Möchte man doch Text singen, geraten viele in die "Reim dich oder ich fress' dich-Falle". Es wird dann immer sofort auf die Zeile gereimt, die gerade erfunden und vorgegeben wurde. Aber allein erst eine Zeile später zu reimen, nimmt sehr viel Stress aus der Sache und klingt viel interessanter und schwieriger, obwohl das viel einfacher ist. Eine Reimform ABAB ist also viel sinnvoller, als AABB. Dennoch weise ich immer wieder darauf hin, dass sich Texte nicht immer reimen müssen.
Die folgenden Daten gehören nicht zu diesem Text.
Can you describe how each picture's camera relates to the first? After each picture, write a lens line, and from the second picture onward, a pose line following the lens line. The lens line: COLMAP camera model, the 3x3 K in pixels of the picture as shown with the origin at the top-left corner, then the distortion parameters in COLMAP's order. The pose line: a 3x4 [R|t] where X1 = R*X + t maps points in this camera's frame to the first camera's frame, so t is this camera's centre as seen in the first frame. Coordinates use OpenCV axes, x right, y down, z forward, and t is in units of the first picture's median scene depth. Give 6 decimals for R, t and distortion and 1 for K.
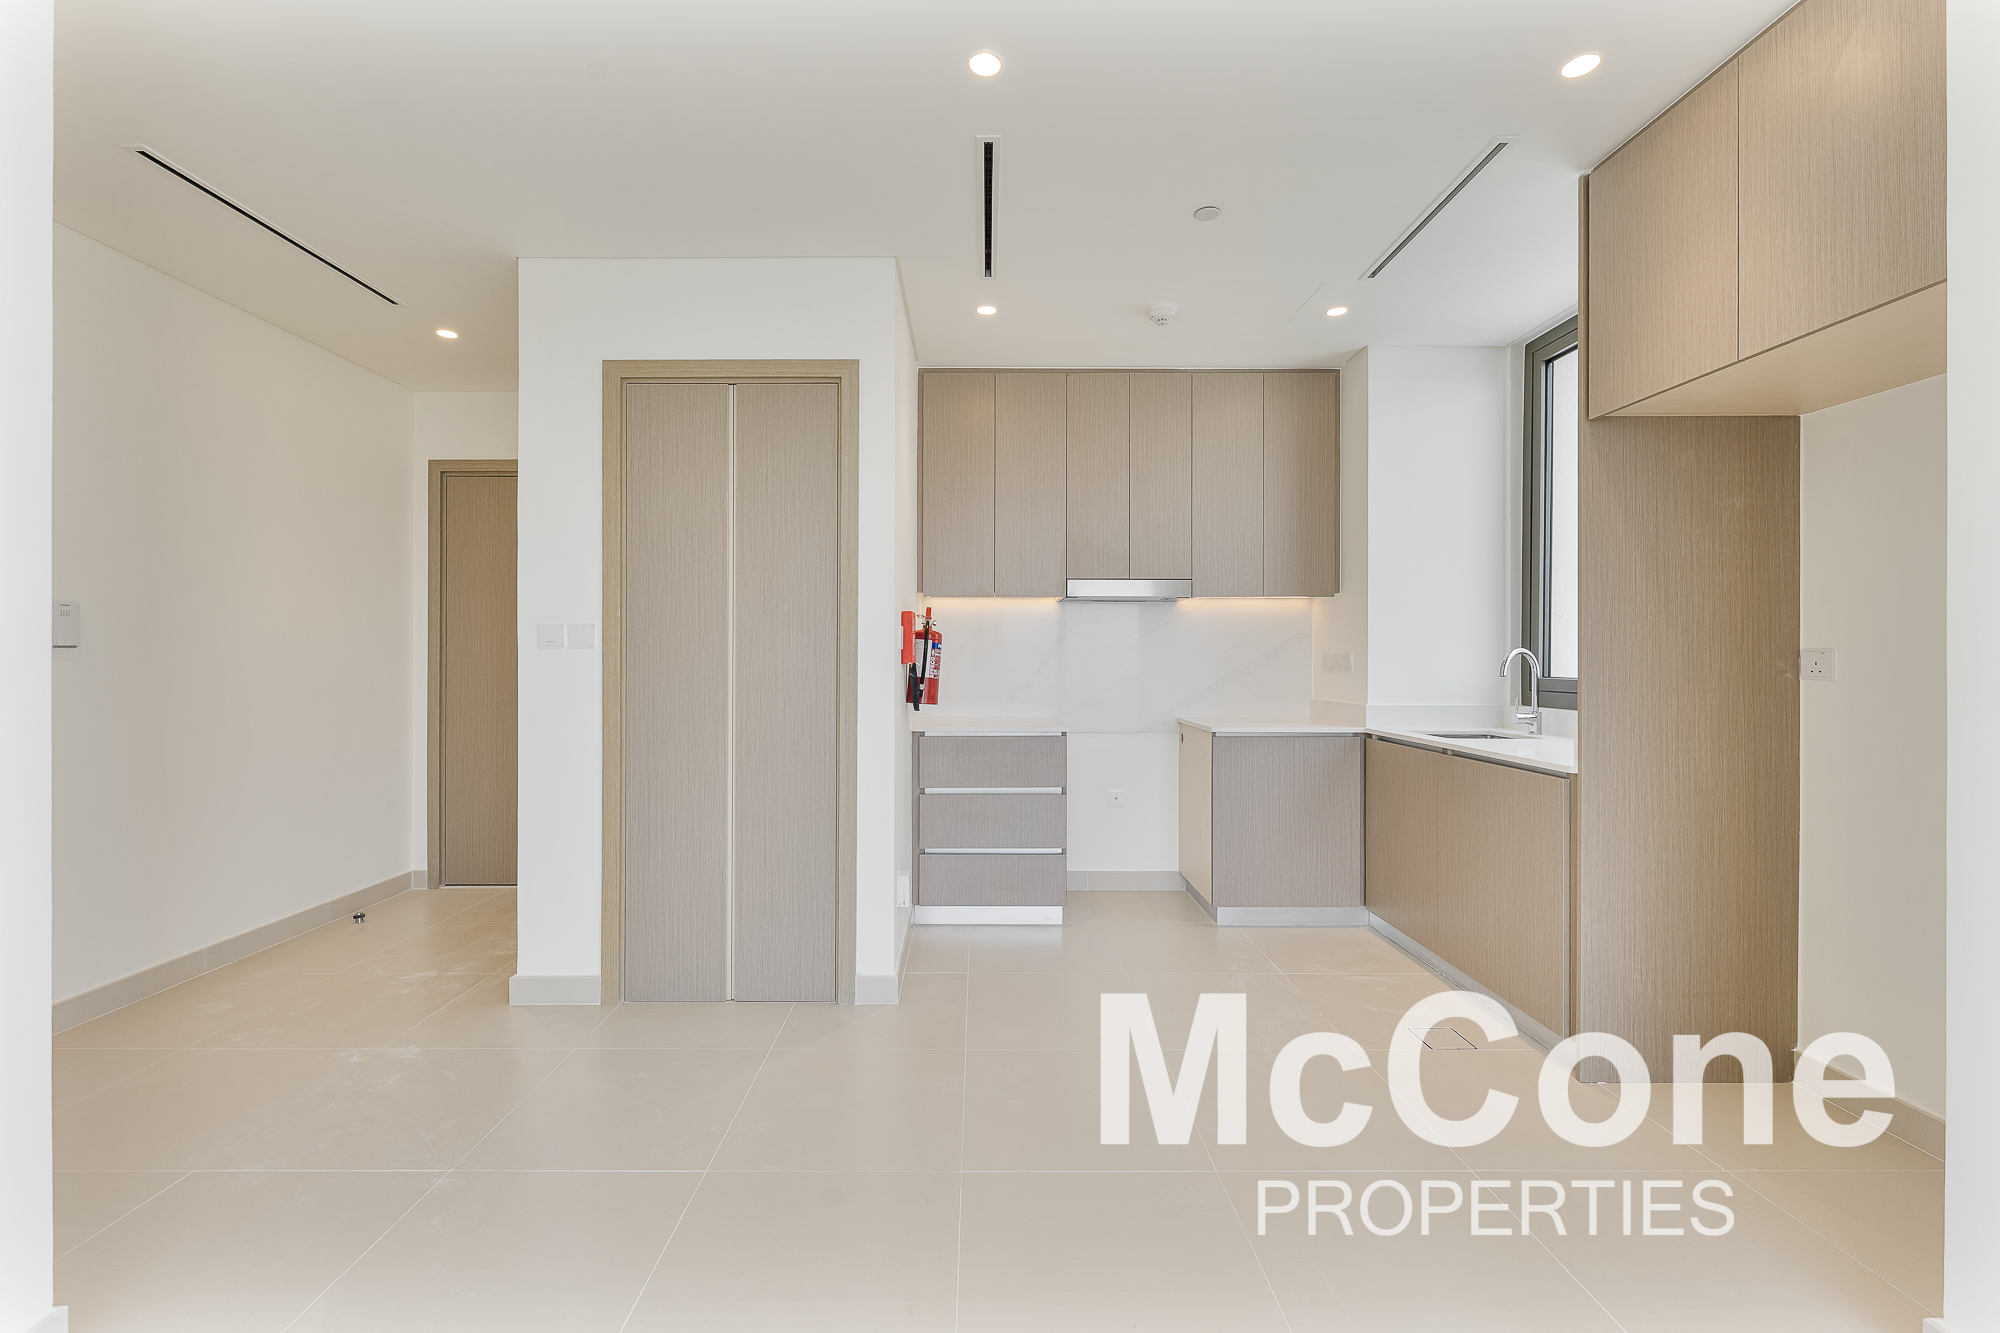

Eine hilfreiche Information für die Improsänger ist auch, dass sie in Songs nicht immer die Handlung vorantreiben müssen. Wie viele Songs müssen wir hören, die mit "Ich ging dort hin, habe den getroffen und habe das gemacht" beginnen. Atmosphäre zu machen und zu beschreiben in Liedern ist keine Schande und orginell genug!

Eine Grundform des Theaterspiels ist die Zug-um-Zug-Spielweise. Dieses kann man auch im Gesang und vor allem Duett nutzen. Wichtig hierbei ist auch, dass man sich erstens Zeit lässt und sich zweitens auch der Reimform ABAB bedient. Zeit lassen kann auch bedeuten, dass man dem Musiker einfach eine Strophe für ein Solo lässt. Der Sänger kann durchatmen und der Musiker kann sich auszeichnen. Zug um Zug eben.
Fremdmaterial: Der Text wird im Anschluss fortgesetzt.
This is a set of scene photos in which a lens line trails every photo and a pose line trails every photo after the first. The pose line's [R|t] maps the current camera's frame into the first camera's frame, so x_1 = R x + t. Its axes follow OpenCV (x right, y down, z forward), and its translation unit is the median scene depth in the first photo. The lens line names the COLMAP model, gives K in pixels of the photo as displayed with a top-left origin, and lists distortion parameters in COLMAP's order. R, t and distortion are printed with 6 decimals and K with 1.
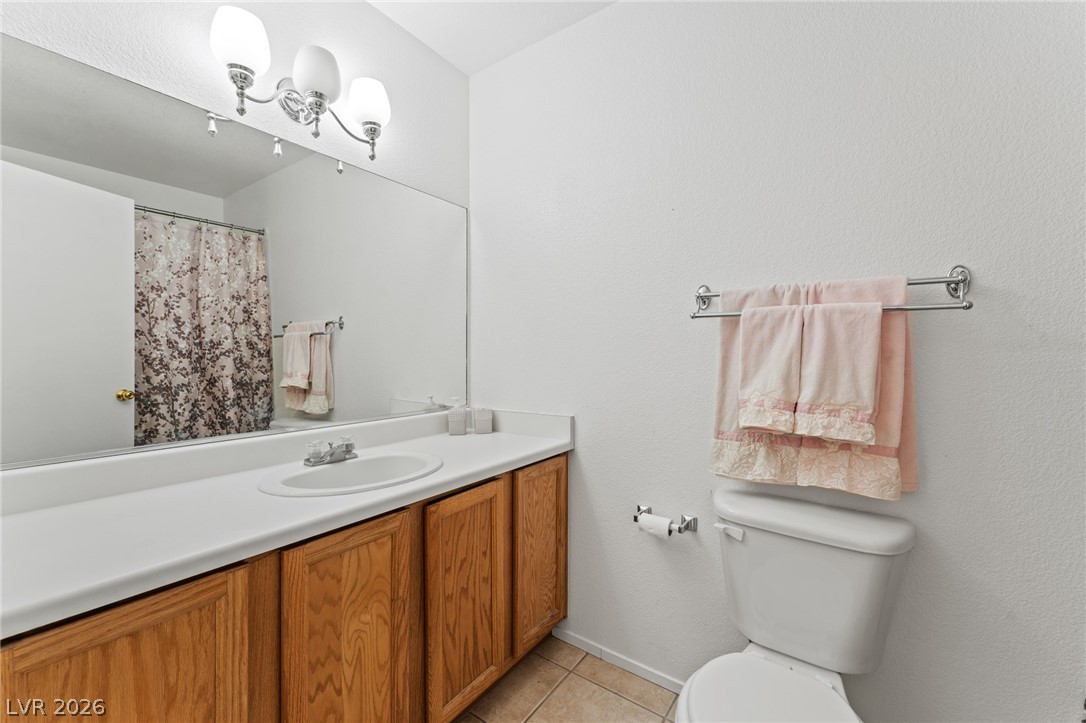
lens RADIAL K [[447.6, 0, 533.2], [0, 447.6, 365.6], [0, 0, 1]] dist [0.001206, -0.000917]
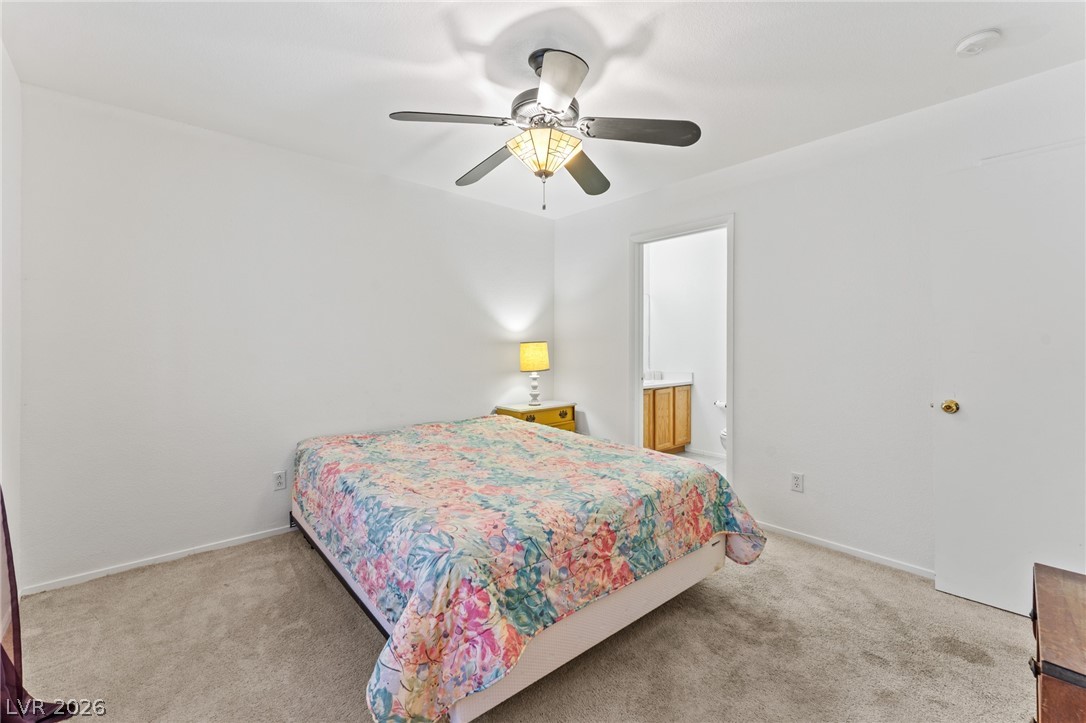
lens RADIAL K [[447.6, 0, 538.7], [0, 447.6, 347.2], [0, 0, 1]] dist [0.001206, -0.000917]
pose [[0.972007, 0.000477, -0.234950, -0.301302], [-0.002334, 0.999968, -0.007626, -0.031626], [0.234939, 0.007960, 0.971977, -3.049643]]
Teilnehmer, die große Hemmungen vor dem Singen und dem damit verbundenen emotionalen Öffnen hatten, konnten mit der Wegnahme der Bewertungskategorien Gut/Schlecht, sowie der Informationsebene in Liedern, große Fortschritte und Erfahrungen mit dem Singen machen, obwohl sie Jahre lang keinen Ton sangen. Das Reimschema ABAB und die Information, dass man sich Zeit lassen kann, weil Bühnenzeit anders vergeht, als Zuschauerzeit, sind ebenso sinnvoll und hilfreich für das improvisierte Singen. Mit diesen wenigen Tipps haben es bisher neun von zehn Teilnehmern geschafft, ein Lied vollständig zu improvisieren und es im Nachhinein als große emotionale Erfahrung zu beschreiben. Einige von ihnen geben sogar an, das Singen zu einer regelmäßigen Gewohnheit werden zu lassen, weil es großen Spaß macht vor allem mit anderen zusammen. Und in ein paar Jahren sehen wir uns im Workshop zum Thema "Improvisierter mehrstimmiger Chorsatz". Unsere vornehmlich osteuropäischen Nachbarn würden sich wundern, dass wir dafür Workshops machen müssen, während es dort von Kindesbeinen an üblich ist, Volksweisen in improvisierten Chorsätzen zu singen. Einfach weil gemeinsam Singen Spaß macht!